■ EXERCISE TEXT ■
·····

Lion kill. The skull was still "partially" intact including the skull plate and both antlers. Since its illegal to pick up intact skulls in Oregon, (this to stop poachers who shoot big heads, then return later and claim they were from winter kills or unrecovered hunting deaths), we called the CO and asked them to come out and verify that it was a lion kill.

They would have never done it for me but I was with a good friend who is from the area and knows the CO's very well. We took the CO to the site which was still littered with bones fresh enough to have dried, black, meat on them. Lot sof hair left and you could still see where the Lion had covered parts of the carcass. The kill was a gorgeous 4 x 4 buck that would definately make the book for Blacktails if it was scored.

Since the bucks in that area start dropping about now and since I foudn it in May the antlers hadn't been on the ground long enough to weather or get chewed up. The CO was a great and gave us a letter of authorization to recover the skull.

·····

■ SUPPLIED INFORMATION ■
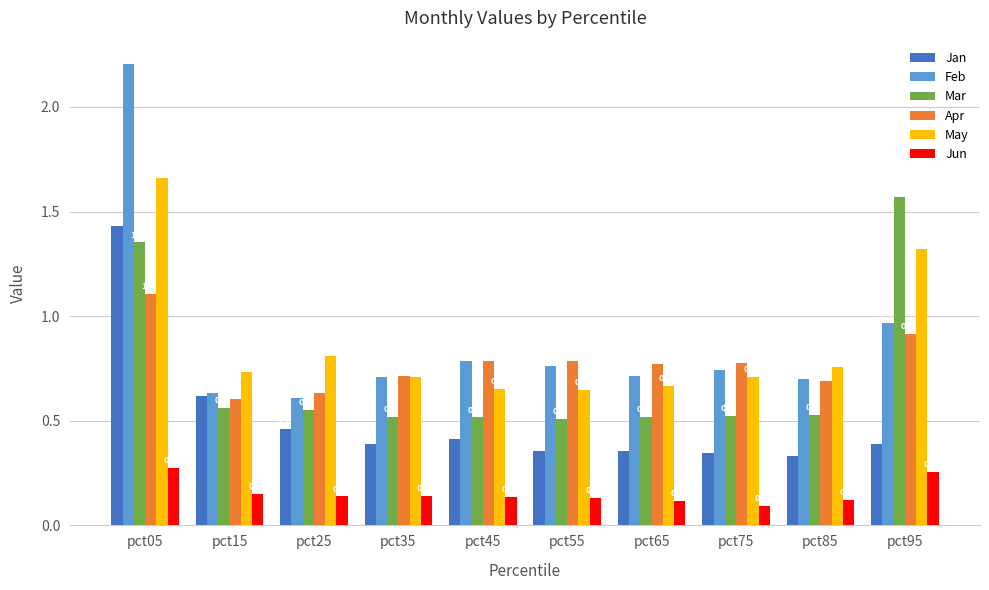

What is the total value across all series at pct75?

3.2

·····

Please write what comes next in the account of the lion-killed blacktail buck, picking up right after its final sentence. None of the lines are needed here.

Like the place you describe this place has lots of big bucks and I've found single antlers that that are bigger than the ones on the skull but have never been able to find both sides of racks like that.

Steve
 
I've often found singles in Colorado, both from Elk and mule deer, but two summers ago I found two big mulie sheds right next to eachother in a field, just boom...boom... three feet away. I've also found sheds buried, and my buddy found two interlocked skulls last winter in illinois- both scored around 115, the smaller one 111 I think.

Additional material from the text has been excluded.